So, there will be a massive die-off. Perhaps the world population of humans might level off at about a billion. I only say that because the thought of five billion humans dying in a short period of time is almost too much for me to comprehend. Hell, it might even be far worse than that. But it seems reasonable. The turn of the twentieth century saw a population of about 1.4 billion and best case scenario is a return to about a Victorian level of technology.

And so literally, five sixths of the world’s human population is likely to die if things get any worse. Since we are living in the middle of the greatest extinction event the world has ever seen I think it’s safe to say that there are many animal and plant species the will also suffer.

Indeed, the loss of the honeybee would likely drive humanity down to fewer than a million people (if not completely extinct), though I’d like to think that the bees will bounce back if humans die back a bit.

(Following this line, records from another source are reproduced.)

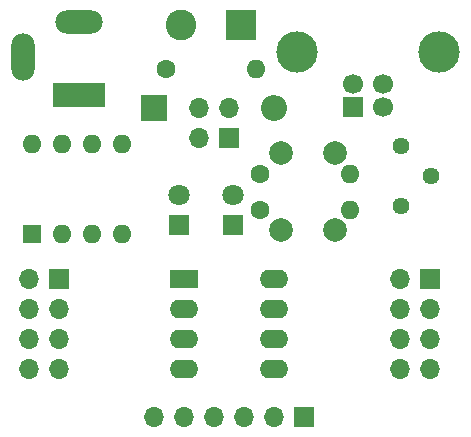
<source format=gbr>
%TF.GenerationSoftware,KiCad,Pcbnew,(7.0.0)*%
%TF.CreationDate,2024-02-07T11:39:00-06:00*%
%TF.ProjectId,16f15313,31366631-3533-4313-932e-6b696361645f,rev?*%
%TF.SameCoordinates,Original*%
%TF.FileFunction,Soldermask,Bot*%
%TF.FilePolarity,Negative*%
%FSLAX46Y46*%
G04 Gerber Fmt 4.6, Leading zero omitted, Abs format (unit mm)*
G04 Created by KiCad (PCBNEW (7.0.0)) date 2024-02-07 11:39:00*
%MOMM*%
%LPD*%
G01*
G04 APERTURE LIST*
%ADD10R,1.700000X1.700000*%
%ADD11O,1.700000X1.700000*%
%ADD12R,2.400000X1.600000*%
%ADD13O,2.400000X1.600000*%
%ADD14C,2.000000*%
%ADD15R,2.600000X2.600000*%
%ADD16C,2.600000*%
%ADD17R,1.800000X1.800000*%
%ADD18C,1.800000*%
%ADD19R,1.600000X1.600000*%
%ADD20O,1.600000X1.600000*%
%ADD21R,4.500000X2.000000*%
%ADD22O,4.000000X2.000000*%
%ADD23O,2.000000X4.000000*%
%ADD24C,1.700000*%
%ADD25C,3.500000*%
%ADD26C,1.440000*%
%ADD27C,1.600000*%
%ADD28R,2.200000X2.200000*%
%ADD29O,2.200000X2.200000*%
G04 APERTURE END LIST*
D10*
%TO.C,J5*%
X116839999Y-106679999D03*
D11*
X114299999Y-106679999D03*
X116839999Y-109219999D03*
X114299999Y-109219999D03*
X116839999Y-111759999D03*
X114299999Y-111759999D03*
X116839999Y-114299999D03*
X114299999Y-114299999D03*
%TD*%
D10*
%TO.C,J6*%
X148249999Y-106679999D03*
D11*
X145709999Y-106679999D03*
X148249999Y-109219999D03*
X145709999Y-109219999D03*
X148249999Y-111759999D03*
X145709999Y-111759999D03*
X148249999Y-114299999D03*
X145709999Y-114299999D03*
%TD*%
D12*
%TO.C,U1*%
X127379999Y-106679999D03*
D13*
X127379999Y-109219999D03*
X127379999Y-111759999D03*
X127379999Y-114299999D03*
X134999999Y-114299999D03*
X134999999Y-111759999D03*
X134999999Y-109219999D03*
X134999999Y-106679999D03*
%TD*%
D10*
%TO.C,J4*%
X131249999Y-94789999D03*
D11*
X131249999Y-92249999D03*
X128709999Y-94789999D03*
X128709999Y-92249999D03*
%TD*%
D14*
%TO.C,SW1*%
X135672000Y-102564000D03*
X135672000Y-96064000D03*
X140172000Y-102564000D03*
X140172000Y-96064000D03*
%TD*%
D15*
%TO.C,J3*%
X132249999Y-85249999D03*
D16*
X127170000Y-85250000D03*
%TD*%
D17*
%TO.C,D3*%
X131571999Y-102107999D03*
D18*
X131572000Y-99568000D03*
%TD*%
D19*
%TO.C,SW2*%
X114553999Y-102869999D03*
D20*
X117093999Y-102869999D03*
X119633999Y-102869999D03*
X122173999Y-102869999D03*
X122173999Y-95249999D03*
X119633999Y-95249999D03*
X117093999Y-95249999D03*
X114553999Y-95249999D03*
%TD*%
D10*
%TO.C,J7*%
X137599999Y-118363999D03*
D11*
X135059999Y-118363999D03*
X132519999Y-118363999D03*
X129979999Y-118363999D03*
X127439999Y-118363999D03*
X124899999Y-118363999D03*
%TD*%
D21*
%TO.C,J1*%
X118491999Y-91137999D03*
D22*
X118491999Y-84937999D03*
D23*
X113791999Y-87937999D03*
%TD*%
D10*
%TO.C,J2*%
X141729999Y-92175499D03*
D24*
X144230000Y-92175500D03*
X144230000Y-90175500D03*
X141730000Y-90175500D03*
D25*
X136960000Y-87465500D03*
X149000000Y-87465500D03*
%TD*%
D17*
%TO.C,D2*%
X126999999Y-102107999D03*
D18*
X127000000Y-99568000D03*
%TD*%
D26*
%TO.C,RV1*%
X145760000Y-100532000D03*
X148300000Y-97992000D03*
X145760000Y-95452000D03*
%TD*%
D27*
%TO.C,R2*%
X125880000Y-88900000D03*
D20*
X133499999Y-88899999D03*
%TD*%
D27*
%TO.C,R3*%
X133858000Y-100838000D03*
D20*
X141477999Y-100837999D03*
%TD*%
D27*
%TO.C,R1*%
X133858000Y-97790000D03*
D20*
X141477999Y-97789999D03*
%TD*%
D28*
%TO.C,D1*%
X124839999Y-92249999D03*
D29*
X134999999Y-92249999D03*
%TD*%
M02*

</source>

My dad tells me that I complain a lot. That I point out problems but never offer up solutions. Perhaps this is true. It’s a lot easier to spot a problem than to fix it. Anyone can tell you a radio is broken. Few could actually tell you how to fix it beyond buying a new one. But we can’t buy a new planet, can we? Can we?

But there are solutions to this problem. And most of them are not pretty, because most of them are necessary to turn the supertanker:

  • End our dependence on fossil fuels
  • End the drive toward nuclear power (beyond pure research)
  • Dramatically ramp public funding for renewable energy
  • Stop having so damned many babies
  • Stop destroying biodiversity in our food supply
  • Stop letting corporations determine public policy
  • Stop the “buy a new one” culture
  • End intolerance and bigotry
  • Embrace a socially liberal ideology

Granted, I am deliberately going for a utopian vision of the future here. I would even settle for, say, half of these things coming to pass. But what are the odds of even that happening? If we are completely honest with ourselves, what chance does our current civilization really have? In the long term? Zero. None at all.

But what about now? What about the near future? What about the next century? Is it still statistically different from zero? I really need someone out there to say yes and convince me that it’s true.